Pemahaman Islam melalui Al-Qur’an dan Sunnah Menurut Prof Syafiq: Teori dan Praktik
Prof Syafiq memulai materi dengan menekankan pentingnya memahami Islam dengan mendalam melalui Al-Qur’an dan Hadis. Menurutnya, untuk benar-benar memahami agama, umat Islam harus merujuk pada kedua sumber utama ini. Namun, ia juga menegaskan bahwa hanya membaca teks-teks tersebut tidak cukup; umat Islam perlu memahami konteksnya, mendalaminya lebih dalam, dan mengamalkan ajaran tersebut dalam kehidupan sehari-hari.
“Untuk memahami Islam, kita harus mendalami teks-teks Al-Qur’an dan Hadis. Namun, kita tidak cukup hanya membaca teks tersebut. Pemahaman yang mendalam dan pengamalan yang sesuai dengan konteks zaman sangat penting,” ujar Prof Syafiq. Ia menambahkan bahwa dalam upaya memahami ajaran Islam, banyak perbedaan dalam tafsir antara ulama dan pendekatan yang digunakan. Oleh karena itu, dibutuhkan metodologi yang jelas dan kuat, salah satunya melalui tarjih, yang digunakan oleh Muhammadiyah untuk memilih pendapat yang lebih kuat.

◆ Bagian Data

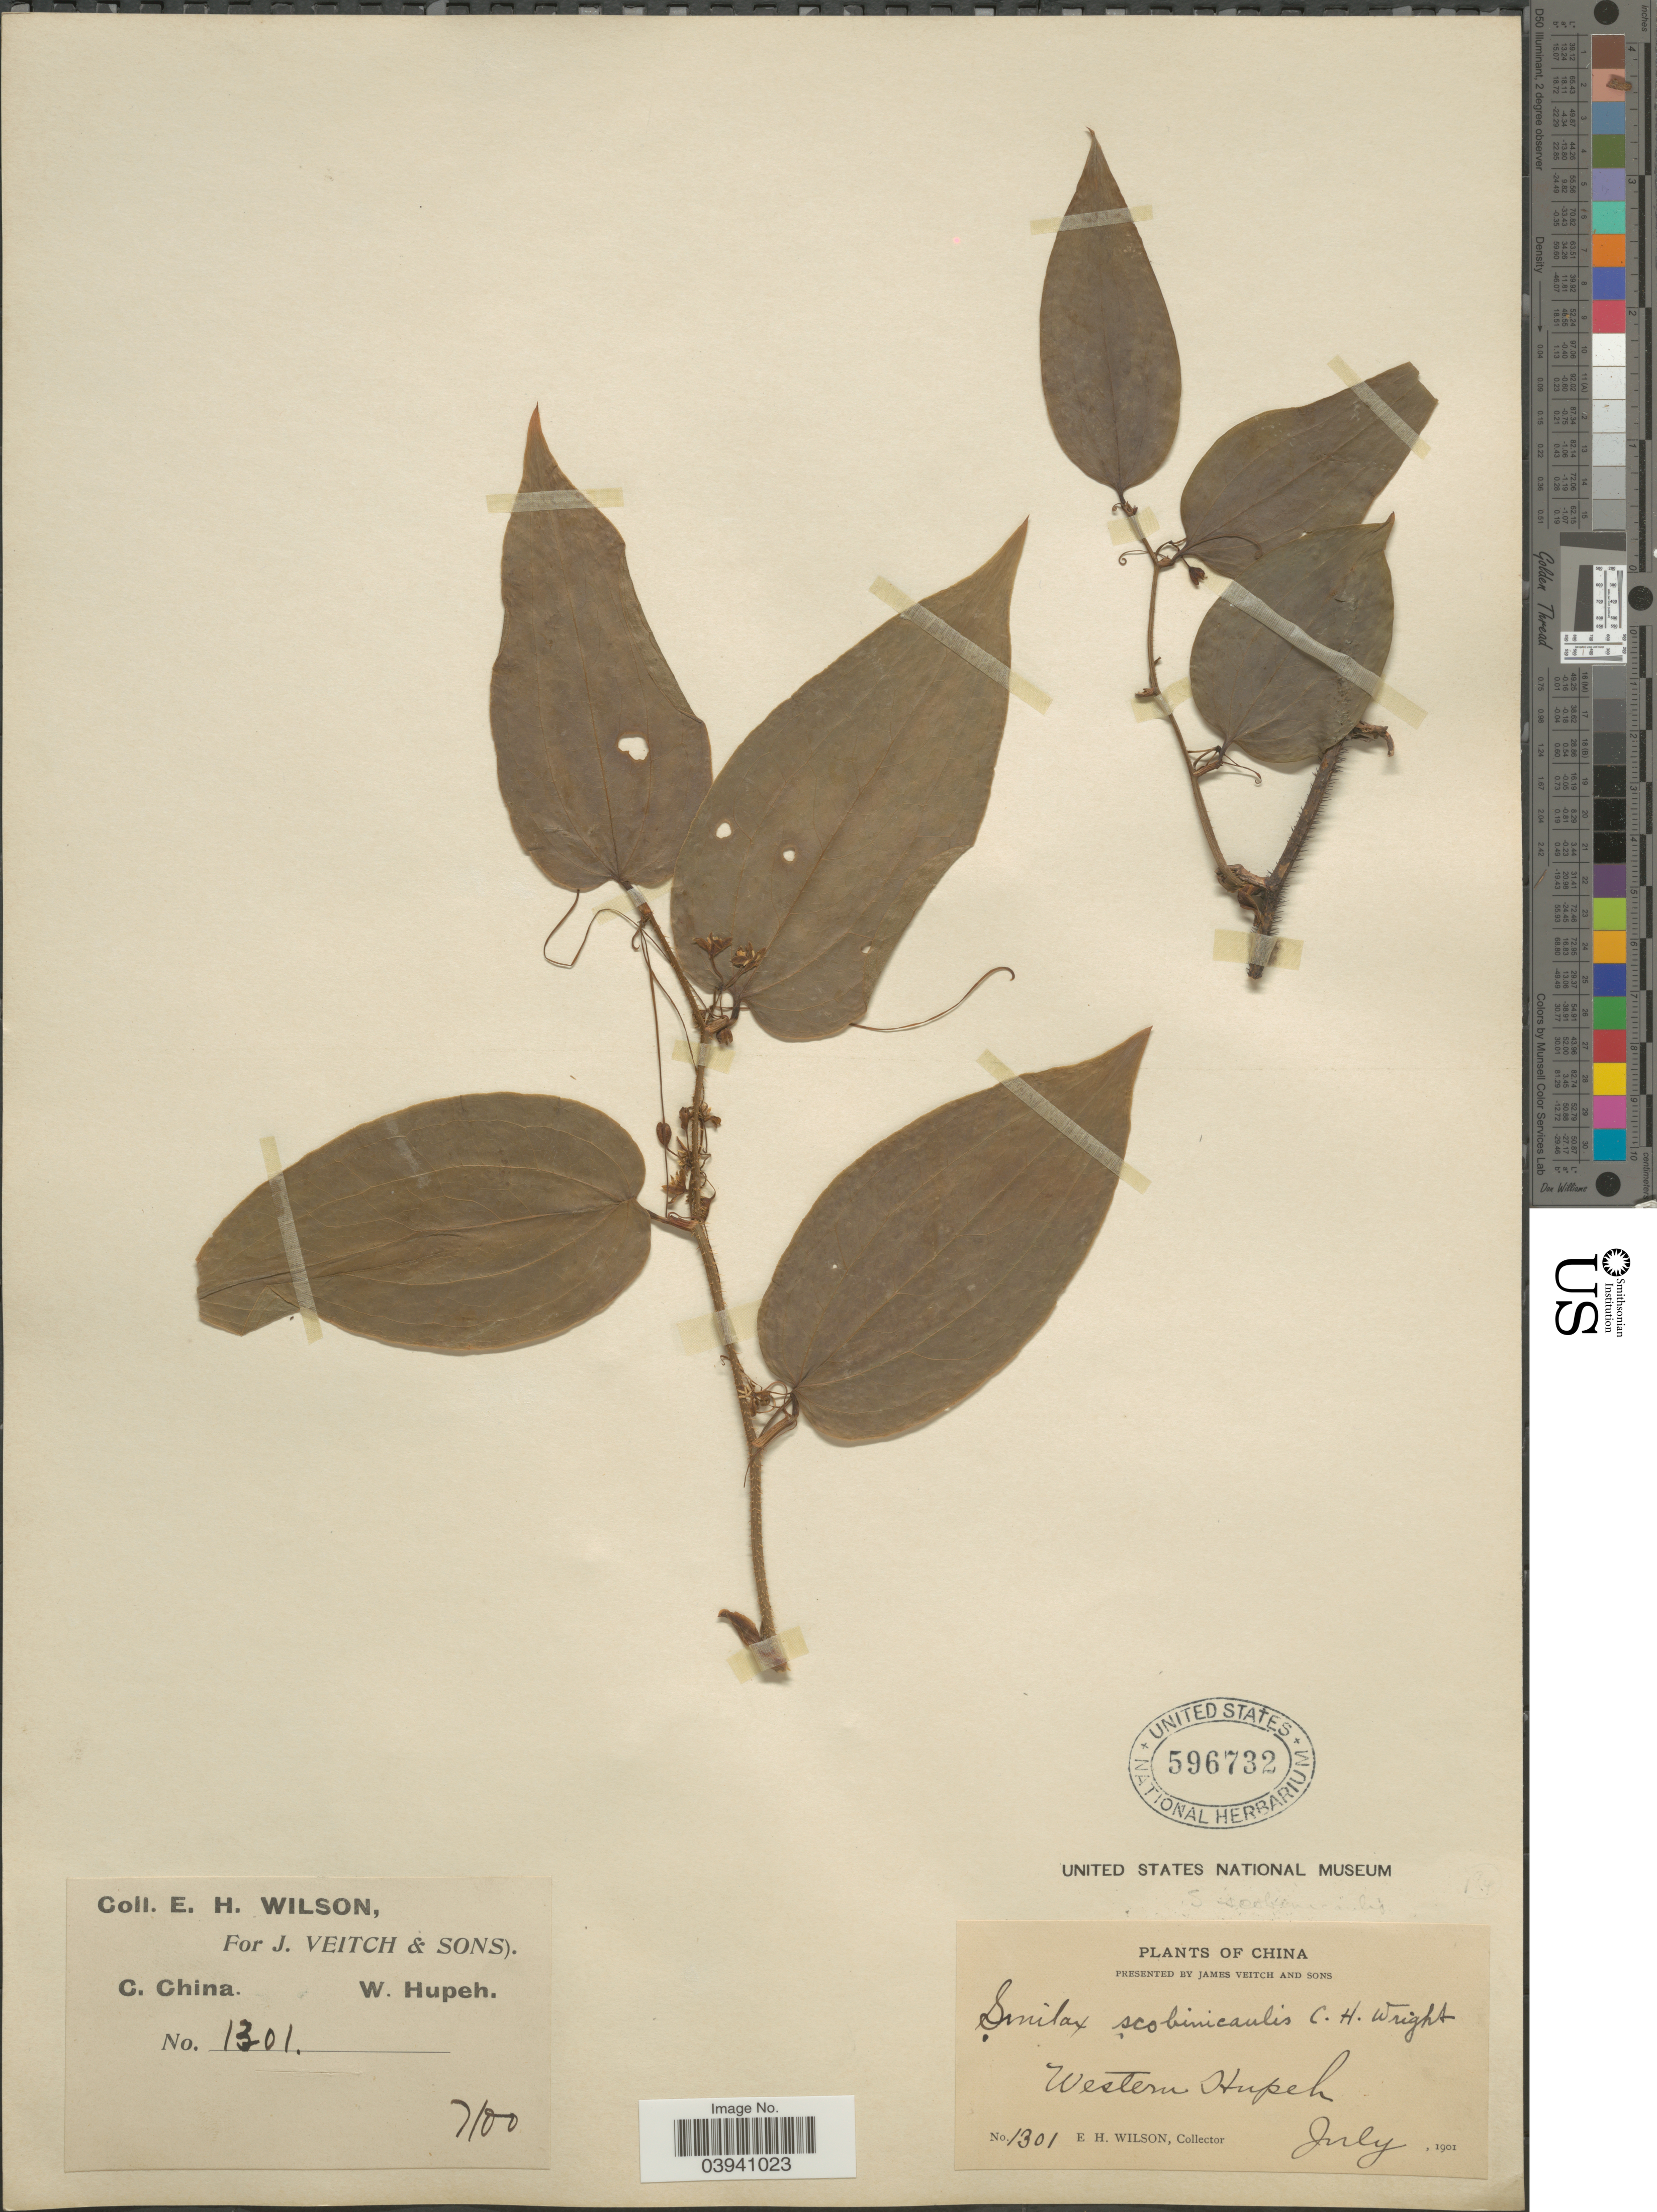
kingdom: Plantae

◆ Tugas yang Diminta
Menurut kutipan teks, metodologi apa yang digunakan Muhammadiyah untuk memilih pendapat yang lebih kuat? Tolong jawab dengan satu kalimat.

◆ Penyelesaian Lengkap
Muhammadiyah menggunakan tarjih untuk memilih pendapat yang lebih kuat.